Dass der Film neben den starken Bildern doch fünf Augen rechtfertigt,
hängt vor allem mit der überragenden Leistung des erst
18-jährigen Constantin von Jascheroff zusammen. Seine bemerkenswert
reife und glaubwürdige Darstellung in "Falscher Bekenner"
wurde auch von der Jury des letztjährigen Filmfestes in München
gewürdigt.
Ein "schneller Film" sollte es laut Hochhäusler
werden, der "inhaltlich und ästhetisch keine Kompromisse
eingeht". Was dabei herauskam ist ein dramaturgisch wirres,
unschlüssiges Drama in schöner Optik und mit einem starken
Hauptdarsteller, dessen Präsenz den Reiz des Films ausmacht.

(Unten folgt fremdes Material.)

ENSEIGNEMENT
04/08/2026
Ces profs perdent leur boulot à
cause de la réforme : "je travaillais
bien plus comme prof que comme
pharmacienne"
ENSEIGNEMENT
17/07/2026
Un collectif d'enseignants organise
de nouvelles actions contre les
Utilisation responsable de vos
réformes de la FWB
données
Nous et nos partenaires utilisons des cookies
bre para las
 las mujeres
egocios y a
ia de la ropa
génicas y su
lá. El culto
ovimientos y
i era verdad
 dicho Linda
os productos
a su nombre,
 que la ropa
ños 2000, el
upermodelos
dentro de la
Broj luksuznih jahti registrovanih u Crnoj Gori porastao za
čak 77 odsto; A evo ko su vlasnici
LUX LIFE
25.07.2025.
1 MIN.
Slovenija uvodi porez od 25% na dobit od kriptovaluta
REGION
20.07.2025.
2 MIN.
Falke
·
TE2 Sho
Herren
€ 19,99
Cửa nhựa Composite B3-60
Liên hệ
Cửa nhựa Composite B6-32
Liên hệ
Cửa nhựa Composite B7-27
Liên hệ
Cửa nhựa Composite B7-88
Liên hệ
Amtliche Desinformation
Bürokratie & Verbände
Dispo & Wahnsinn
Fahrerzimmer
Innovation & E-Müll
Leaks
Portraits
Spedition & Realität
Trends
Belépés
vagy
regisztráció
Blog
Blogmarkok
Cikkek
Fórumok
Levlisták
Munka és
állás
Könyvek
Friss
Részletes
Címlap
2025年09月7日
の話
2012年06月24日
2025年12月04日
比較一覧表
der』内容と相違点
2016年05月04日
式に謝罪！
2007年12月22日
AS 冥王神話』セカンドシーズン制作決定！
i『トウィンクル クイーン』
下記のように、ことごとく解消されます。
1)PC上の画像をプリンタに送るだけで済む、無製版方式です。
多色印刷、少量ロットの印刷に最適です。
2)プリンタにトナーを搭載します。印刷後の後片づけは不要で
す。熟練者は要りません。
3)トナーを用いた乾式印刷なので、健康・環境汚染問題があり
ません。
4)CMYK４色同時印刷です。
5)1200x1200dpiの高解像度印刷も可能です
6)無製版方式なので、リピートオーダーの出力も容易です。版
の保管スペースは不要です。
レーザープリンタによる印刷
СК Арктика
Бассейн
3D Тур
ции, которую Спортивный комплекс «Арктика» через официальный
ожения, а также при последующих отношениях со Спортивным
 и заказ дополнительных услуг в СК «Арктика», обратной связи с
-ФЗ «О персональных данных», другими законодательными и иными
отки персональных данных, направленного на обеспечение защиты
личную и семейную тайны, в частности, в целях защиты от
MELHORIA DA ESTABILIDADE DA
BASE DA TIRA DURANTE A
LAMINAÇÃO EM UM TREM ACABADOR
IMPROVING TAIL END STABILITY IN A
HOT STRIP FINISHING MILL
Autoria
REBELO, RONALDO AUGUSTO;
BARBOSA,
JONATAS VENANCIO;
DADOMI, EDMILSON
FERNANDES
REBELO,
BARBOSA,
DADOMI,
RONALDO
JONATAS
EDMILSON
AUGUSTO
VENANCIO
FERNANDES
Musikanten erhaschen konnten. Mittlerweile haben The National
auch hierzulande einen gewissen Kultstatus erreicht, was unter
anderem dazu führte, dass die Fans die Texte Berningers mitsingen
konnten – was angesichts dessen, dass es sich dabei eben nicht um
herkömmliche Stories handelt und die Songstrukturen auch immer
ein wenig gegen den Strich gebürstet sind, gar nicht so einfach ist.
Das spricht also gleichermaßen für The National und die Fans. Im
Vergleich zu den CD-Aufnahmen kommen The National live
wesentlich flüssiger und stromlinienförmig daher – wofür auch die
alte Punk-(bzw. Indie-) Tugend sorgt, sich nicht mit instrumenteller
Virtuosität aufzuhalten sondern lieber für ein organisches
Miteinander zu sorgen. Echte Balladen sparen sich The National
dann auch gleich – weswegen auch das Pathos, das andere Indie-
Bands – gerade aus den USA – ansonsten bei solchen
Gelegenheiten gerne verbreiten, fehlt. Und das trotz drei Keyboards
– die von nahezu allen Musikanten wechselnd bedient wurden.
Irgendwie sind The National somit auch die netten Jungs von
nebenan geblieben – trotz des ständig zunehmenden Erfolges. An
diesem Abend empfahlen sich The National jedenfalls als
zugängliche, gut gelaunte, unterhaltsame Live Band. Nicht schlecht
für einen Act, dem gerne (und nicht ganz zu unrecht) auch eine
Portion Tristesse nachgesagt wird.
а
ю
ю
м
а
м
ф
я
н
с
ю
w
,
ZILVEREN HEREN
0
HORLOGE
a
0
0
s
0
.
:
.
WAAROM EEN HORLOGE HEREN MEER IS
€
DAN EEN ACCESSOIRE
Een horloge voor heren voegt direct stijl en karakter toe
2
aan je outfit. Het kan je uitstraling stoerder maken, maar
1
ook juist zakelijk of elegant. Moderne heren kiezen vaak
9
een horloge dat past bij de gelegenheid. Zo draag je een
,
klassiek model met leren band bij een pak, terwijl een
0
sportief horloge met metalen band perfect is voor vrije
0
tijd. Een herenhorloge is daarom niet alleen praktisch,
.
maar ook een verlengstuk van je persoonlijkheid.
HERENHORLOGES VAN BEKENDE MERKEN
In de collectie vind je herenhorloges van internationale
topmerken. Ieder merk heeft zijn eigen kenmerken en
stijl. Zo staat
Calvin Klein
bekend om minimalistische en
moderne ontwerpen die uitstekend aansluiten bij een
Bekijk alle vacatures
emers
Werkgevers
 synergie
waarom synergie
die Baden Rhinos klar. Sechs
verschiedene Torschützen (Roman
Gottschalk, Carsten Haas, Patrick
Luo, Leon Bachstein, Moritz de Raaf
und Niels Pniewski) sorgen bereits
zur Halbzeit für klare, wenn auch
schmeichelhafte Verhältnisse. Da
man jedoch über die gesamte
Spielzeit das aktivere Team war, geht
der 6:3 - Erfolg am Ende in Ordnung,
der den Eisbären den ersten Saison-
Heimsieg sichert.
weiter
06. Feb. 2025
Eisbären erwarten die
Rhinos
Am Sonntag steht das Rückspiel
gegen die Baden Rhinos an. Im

"Falscher Bekenner" schürte auf dem letztjährigen
Filmfestival in Cannes die Hoffnung des deutschen Films, internationale
Beachtung zu finden. In der prestigeträchtigen Kategorie "Un
certain regard" wurde er dort im gleichen Programm wie "Schläfer"
von Benjamin Heisenberg gezeigt. Die beiden Regisseure sind zudem
Herausgeber der Filmzeitschrift Revolver. Vielleicht kommt bei ihrer
produktiven und äußerst reflektierten Zusammenarbeit
demnächst auch mal ein überzeugendes Drehbuch heraus.